After a long and exhausting journey of systems integration, testing, and coding, we're ready to put the latest prototypes out into the world and gear up for production early next year. Lots of exciting locations and partnerships are in the works that I'll be sure to update on as the final details come together. Since August, I've also been deep diving into the organizational sustainability and community aspects of the project as a National Arts Strategies Creative Community Fellow.
In the immediate future, I'm excited to announce you'll be able to experience the latest Perceptoscope in person at the DTLA Mini Maker Faire on Saturday December 2nd. It should be a lot of fun to share what we've been up to with the Maker scene here in LA.
And now for a quick tour of the final pre-production prototype...
Special thanks to Dan and the rest of the gang at the Design Lab for helping me with this final push on fabrication.
On the systems front, the big changes to note are we've bumped up to high dpi 2k resolution display which proved to be surprisingly challenging based on our original combination of components. After some experimenting are now using the NVIDIA Tegra Platform to power the project. We can easily deploy on both ARM or x86 systems now, and so it really will come down to what makes the most sense for a given deployment in terms of power consumption and cost.
The Tegra TK1 is a beast of an ARM system, and I've been really impressed by the graphics performance for such a relatively inexpensive board. Moving up to the TX1 or TX2 could open up an even more impressive array of possibilities as we integrate additional computer vision and machine learning algorithms into the platform.
Also worth noting is the electronic shutter that now gives easily variable control of the light entering the optics. Up until now I had been manually adjusting variable ND filters in front of each eye depending on ambient lighting conditions, which was both tedious and unsustainable in a permanent deployment. Currently a simple circuit controls the shutter with a potentiometer at the bottom of the viewer, but the idea will be to use an additional light sensor to dynamically adjust the shutter as necessary.

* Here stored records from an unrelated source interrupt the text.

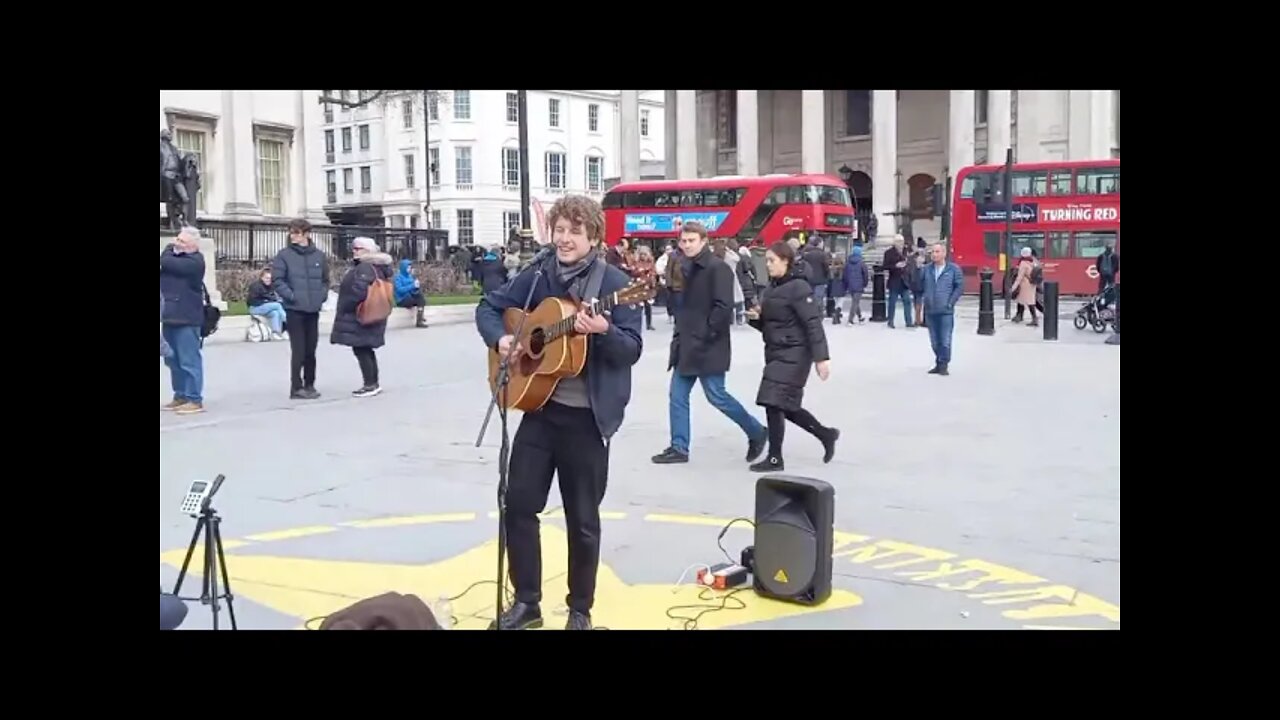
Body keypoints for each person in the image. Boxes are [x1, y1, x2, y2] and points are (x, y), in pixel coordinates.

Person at [475, 194, 643, 631]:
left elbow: (631, 350)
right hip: (539, 411)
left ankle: (579, 612)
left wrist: (603, 331)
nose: (564, 238)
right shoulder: (538, 274)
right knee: (518, 506)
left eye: (574, 231)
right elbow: (489, 306)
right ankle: (527, 602)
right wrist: (502, 341)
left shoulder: (616, 284)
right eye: (560, 229)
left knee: (582, 521)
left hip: (586, 421)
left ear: (594, 236)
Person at [652, 221, 768, 465]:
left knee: (717, 395)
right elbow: (681, 302)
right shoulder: (683, 264)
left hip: (707, 345)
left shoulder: (718, 268)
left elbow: (723, 308)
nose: (686, 245)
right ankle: (679, 447)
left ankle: (757, 431)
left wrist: (705, 334)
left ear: (704, 241)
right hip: (685, 343)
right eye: (683, 241)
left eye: (691, 240)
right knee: (677, 396)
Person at [745, 241, 839, 472]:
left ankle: (775, 458)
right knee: (783, 404)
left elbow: (812, 324)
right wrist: (756, 319)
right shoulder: (771, 288)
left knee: (773, 402)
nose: (767, 265)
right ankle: (825, 434)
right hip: (777, 352)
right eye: (766, 261)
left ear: (785, 261)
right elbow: (773, 325)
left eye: (772, 261)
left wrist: (821, 358)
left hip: (796, 354)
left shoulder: (799, 288)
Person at [271, 218, 330, 400]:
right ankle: (296, 387)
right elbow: (278, 280)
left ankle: (310, 383)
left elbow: (325, 280)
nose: (293, 236)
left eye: (297, 232)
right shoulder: (284, 255)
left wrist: (321, 296)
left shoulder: (319, 256)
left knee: (311, 349)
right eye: (291, 232)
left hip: (312, 309)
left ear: (306, 234)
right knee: (298, 349)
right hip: (294, 309)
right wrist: (291, 296)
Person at [330, 237, 394, 397]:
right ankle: (373, 382)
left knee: (362, 349)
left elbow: (359, 291)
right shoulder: (377, 266)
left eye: (358, 248)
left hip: (361, 313)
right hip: (373, 311)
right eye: (354, 248)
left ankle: (370, 384)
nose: (354, 251)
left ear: (368, 250)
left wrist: (346, 306)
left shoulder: (365, 267)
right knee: (365, 348)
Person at [160, 226, 207, 415]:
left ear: (193, 246)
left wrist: (166, 255)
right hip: (169, 314)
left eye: (182, 242)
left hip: (187, 317)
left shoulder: (195, 262)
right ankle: (180, 395)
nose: (176, 243)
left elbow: (167, 261)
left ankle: (194, 398)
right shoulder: (172, 255)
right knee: (172, 359)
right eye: (177, 239)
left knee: (189, 360)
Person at [920, 243, 964, 375]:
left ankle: (943, 364)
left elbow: (959, 287)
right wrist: (916, 269)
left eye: (937, 252)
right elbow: (917, 285)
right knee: (934, 341)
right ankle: (939, 362)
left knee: (945, 339)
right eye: (932, 252)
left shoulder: (953, 269)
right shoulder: (926, 269)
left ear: (944, 254)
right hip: (930, 310)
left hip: (945, 310)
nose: (934, 254)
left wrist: (950, 302)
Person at [882, 234, 915, 328]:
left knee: (907, 301)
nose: (900, 243)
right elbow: (885, 266)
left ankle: (909, 322)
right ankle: (890, 321)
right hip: (894, 281)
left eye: (902, 241)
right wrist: (895, 266)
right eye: (898, 242)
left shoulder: (906, 251)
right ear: (894, 242)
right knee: (892, 302)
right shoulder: (888, 253)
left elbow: (910, 263)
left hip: (904, 281)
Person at [247, 268, 287, 340]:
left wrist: (270, 300)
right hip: (255, 308)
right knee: (277, 305)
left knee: (275, 313)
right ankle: (289, 323)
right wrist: (267, 301)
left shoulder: (271, 286)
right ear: (262, 277)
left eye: (270, 278)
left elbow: (272, 297)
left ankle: (276, 333)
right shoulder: (256, 286)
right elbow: (252, 301)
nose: (268, 280)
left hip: (265, 307)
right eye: (266, 278)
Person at [393, 259, 430, 328]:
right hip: (402, 299)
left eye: (410, 268)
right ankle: (420, 318)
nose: (409, 269)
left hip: (410, 297)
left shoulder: (410, 276)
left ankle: (420, 318)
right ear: (403, 268)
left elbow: (412, 289)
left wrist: (416, 287)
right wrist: (412, 286)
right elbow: (400, 290)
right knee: (418, 298)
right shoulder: (398, 277)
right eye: (408, 267)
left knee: (420, 297)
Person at [842, 244, 870, 324]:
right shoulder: (861, 263)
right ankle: (850, 320)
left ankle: (860, 317)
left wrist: (846, 284)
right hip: (859, 285)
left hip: (850, 285)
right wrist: (865, 284)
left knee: (855, 301)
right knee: (855, 302)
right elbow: (865, 275)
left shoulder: (848, 263)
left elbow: (845, 275)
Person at [1011, 247, 1039, 326]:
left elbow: (1019, 277)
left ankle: (1034, 319)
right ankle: (1019, 315)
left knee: (1029, 302)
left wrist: (1013, 287)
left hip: (1025, 285)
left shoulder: (1023, 263)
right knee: (1021, 300)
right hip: (1032, 284)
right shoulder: (1033, 261)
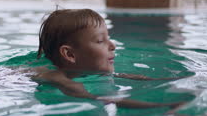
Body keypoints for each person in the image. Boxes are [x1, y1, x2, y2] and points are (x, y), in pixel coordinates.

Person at [35, 8, 187, 109]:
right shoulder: (59, 79)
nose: (113, 45)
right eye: (100, 41)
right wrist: (163, 107)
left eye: (108, 38)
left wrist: (160, 80)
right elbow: (101, 99)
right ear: (70, 55)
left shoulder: (84, 68)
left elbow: (117, 75)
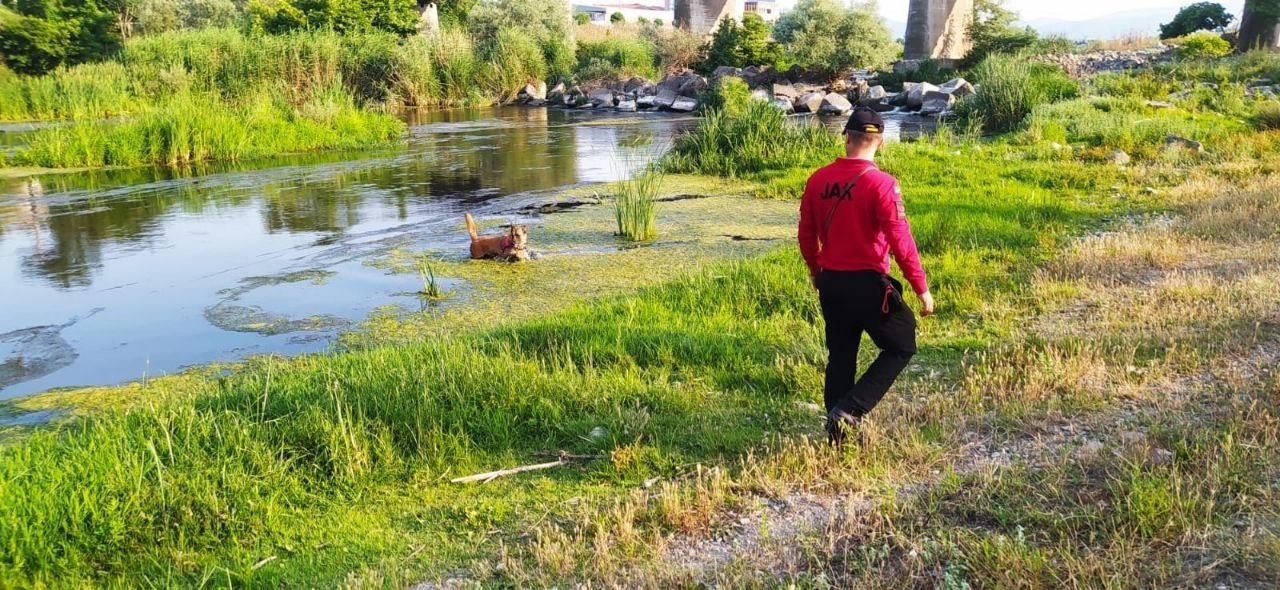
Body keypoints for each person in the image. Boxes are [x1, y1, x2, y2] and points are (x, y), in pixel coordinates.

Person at [797, 107, 935, 445]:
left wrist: (817, 272)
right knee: (902, 345)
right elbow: (901, 241)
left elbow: (805, 235)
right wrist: (922, 289)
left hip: (832, 281)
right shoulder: (883, 184)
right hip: (868, 284)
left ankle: (838, 435)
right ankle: (851, 410)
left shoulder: (818, 179)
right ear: (881, 142)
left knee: (841, 354)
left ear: (847, 137)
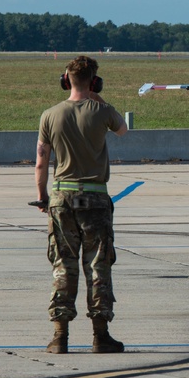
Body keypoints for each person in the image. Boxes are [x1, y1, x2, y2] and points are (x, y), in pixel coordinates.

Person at [34, 55, 129, 352]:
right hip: (96, 199)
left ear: (66, 80)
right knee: (98, 265)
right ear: (94, 81)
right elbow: (123, 130)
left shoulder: (49, 115)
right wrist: (95, 96)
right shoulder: (104, 112)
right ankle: (100, 335)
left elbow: (41, 162)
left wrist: (42, 197)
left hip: (62, 198)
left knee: (63, 265)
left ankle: (60, 335)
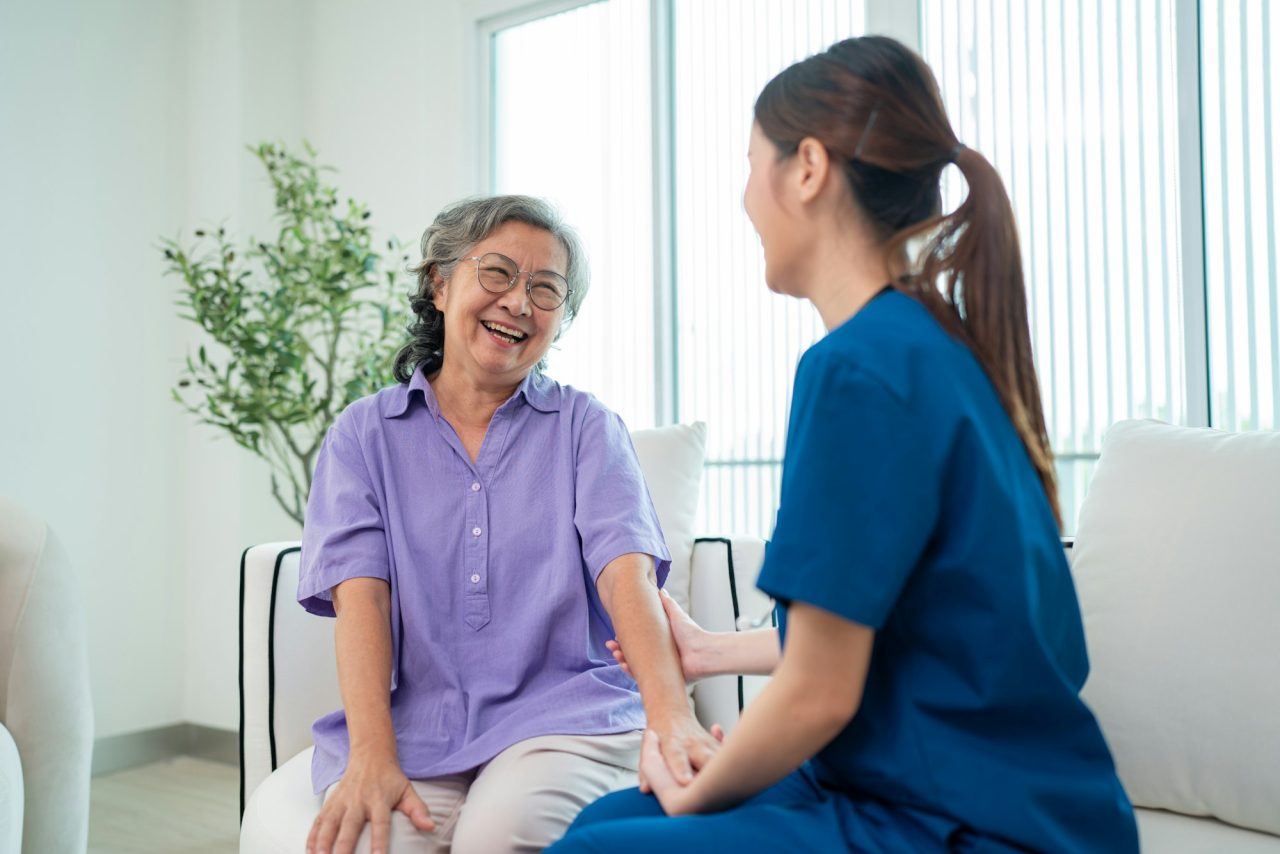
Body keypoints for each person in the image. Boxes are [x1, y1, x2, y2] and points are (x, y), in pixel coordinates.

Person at [549, 36, 1139, 853]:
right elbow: (889, 619)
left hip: (969, 821)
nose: (745, 197)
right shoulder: (936, 347)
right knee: (606, 819)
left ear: (808, 169)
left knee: (599, 845)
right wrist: (711, 651)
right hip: (973, 792)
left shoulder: (857, 370)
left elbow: (819, 696)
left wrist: (694, 794)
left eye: (752, 162)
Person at [298, 195, 718, 854]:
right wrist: (372, 756)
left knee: (499, 834)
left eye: (545, 290)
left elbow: (626, 577)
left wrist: (672, 717)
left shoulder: (586, 428)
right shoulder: (362, 436)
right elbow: (362, 600)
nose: (519, 302)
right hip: (419, 725)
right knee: (384, 843)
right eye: (496, 273)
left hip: (565, 716)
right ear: (440, 284)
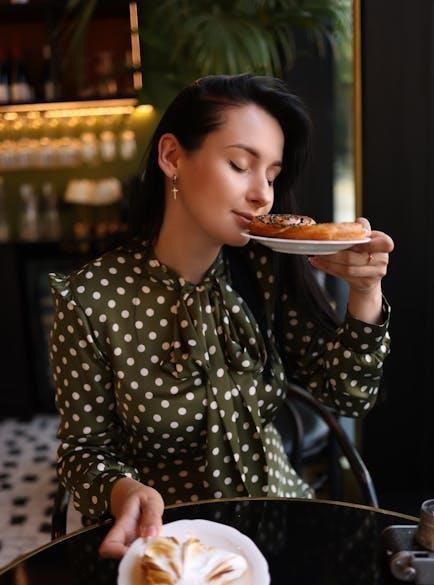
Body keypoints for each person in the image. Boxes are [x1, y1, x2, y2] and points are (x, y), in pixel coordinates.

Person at [48, 73, 394, 560]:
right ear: (172, 157)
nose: (263, 195)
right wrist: (124, 490)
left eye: (271, 175)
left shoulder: (264, 269)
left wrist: (364, 293)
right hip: (171, 543)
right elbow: (84, 451)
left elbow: (348, 397)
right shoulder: (91, 300)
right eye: (239, 164)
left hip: (283, 525)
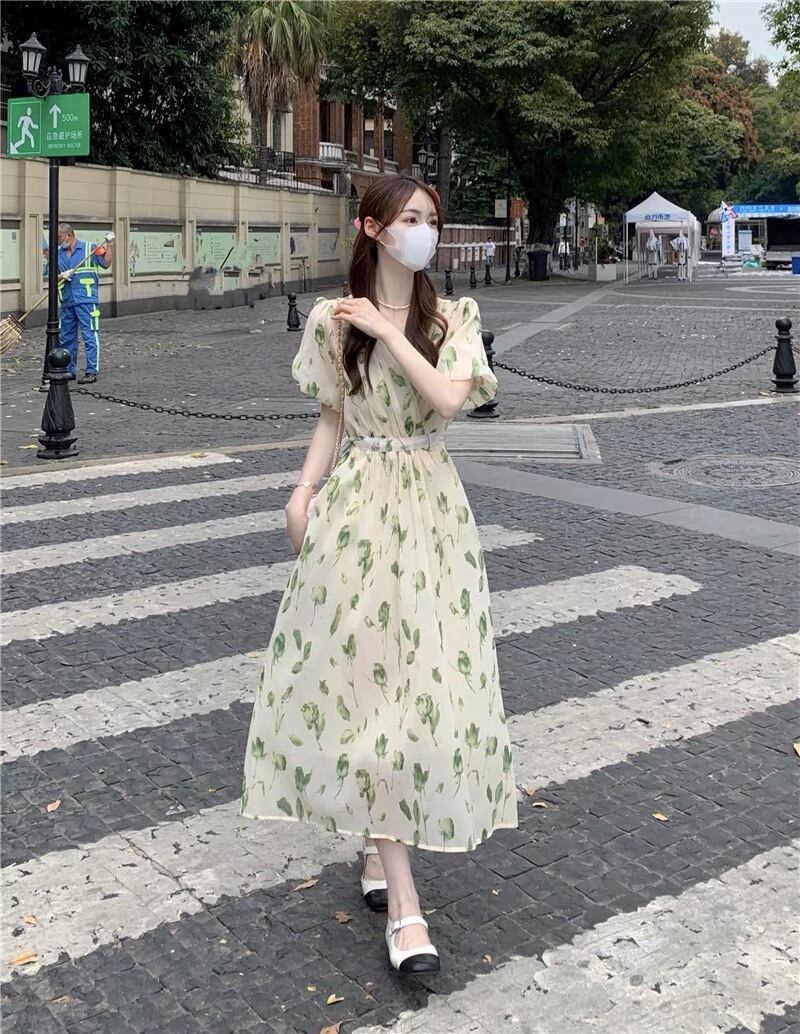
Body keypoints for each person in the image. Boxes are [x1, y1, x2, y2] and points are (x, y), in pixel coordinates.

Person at [239, 174, 518, 974]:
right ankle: (404, 905)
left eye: (431, 218)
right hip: (358, 513)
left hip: (432, 513)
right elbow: (331, 417)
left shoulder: (453, 318)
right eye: (410, 217)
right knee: (369, 690)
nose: (424, 230)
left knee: (423, 688)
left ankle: (377, 843)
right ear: (371, 227)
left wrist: (390, 332)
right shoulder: (332, 322)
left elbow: (448, 400)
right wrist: (301, 492)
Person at [57, 222, 115, 383]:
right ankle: (69, 371)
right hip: (67, 301)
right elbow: (51, 278)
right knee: (66, 338)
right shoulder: (58, 254)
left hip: (87, 301)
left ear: (68, 235)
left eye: (59, 237)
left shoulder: (91, 248)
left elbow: (106, 263)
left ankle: (91, 371)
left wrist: (110, 245)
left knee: (90, 336)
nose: (57, 241)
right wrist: (62, 275)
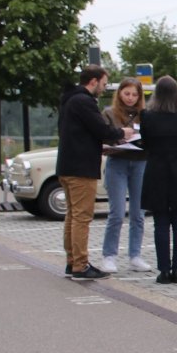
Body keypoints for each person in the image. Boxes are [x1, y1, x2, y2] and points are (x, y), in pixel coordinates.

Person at [56, 65, 133, 279]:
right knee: (82, 217)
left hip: (67, 165)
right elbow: (100, 129)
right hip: (82, 168)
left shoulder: (69, 100)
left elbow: (81, 132)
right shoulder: (84, 101)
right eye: (104, 83)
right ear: (94, 81)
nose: (104, 88)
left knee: (72, 215)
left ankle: (72, 261)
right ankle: (81, 265)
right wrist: (122, 133)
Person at [139, 76, 177, 283]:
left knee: (161, 223)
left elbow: (146, 144)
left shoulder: (147, 116)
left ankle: (164, 270)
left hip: (157, 172)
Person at [98, 77, 149, 273]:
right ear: (119, 93)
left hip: (140, 162)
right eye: (127, 93)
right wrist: (118, 137)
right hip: (117, 162)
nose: (130, 98)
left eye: (135, 95)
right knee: (117, 212)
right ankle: (109, 255)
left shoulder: (144, 114)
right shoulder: (109, 113)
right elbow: (102, 136)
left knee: (138, 212)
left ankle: (135, 255)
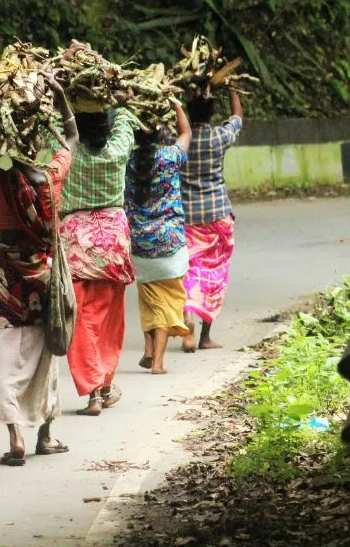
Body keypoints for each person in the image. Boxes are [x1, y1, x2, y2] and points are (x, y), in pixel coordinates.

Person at [0, 85, 79, 466]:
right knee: (45, 351)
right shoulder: (52, 178)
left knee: (1, 352)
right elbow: (73, 137)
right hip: (42, 275)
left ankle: (15, 434)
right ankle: (46, 435)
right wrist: (61, 100)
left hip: (5, 276)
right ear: (36, 144)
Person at [60, 106, 137, 416]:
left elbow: (54, 123)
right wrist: (116, 100)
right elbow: (127, 120)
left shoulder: (67, 153)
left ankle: (94, 390)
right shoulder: (117, 150)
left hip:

Buttons and DPad on the handles are a combination of Adafruit PiGrrl Zero boards with a MCP23008 port expander -- the idea is to use easily accessible off the shelf components throughout the system so we can scale up quickly.
I finally had a chance to design some boards on the Othermill, and felt really empowered by the process. This is a breakout board I designed to interface all of the sensors throughout the Scope with the AdaFruit feather form factor we adopted for the microcontroller. Going with the feather system has made it super straightforward to add things like motorcontrollers or small status displays. Eventually we'll design our own custom boards top to bottom, but working with preexisting components will let us move much more quickly.
We wanted a microcontroller with great performance and a lot of interrupt pins to get the best resolution we can out of the optical rotary encoders, and went with the much loved PRJC Teensy 3.2 in a feather adapter. So far we've been really happy with both the latency and rotational resolution we're achieving with the whole system.
It's a strange feeling to look back at how far the project has come since it was just a bunch of taped up cardboard in my apartment. Even with all the work that's gone in so far, it really feels like I'm just now getting started on doing the work I set out to do.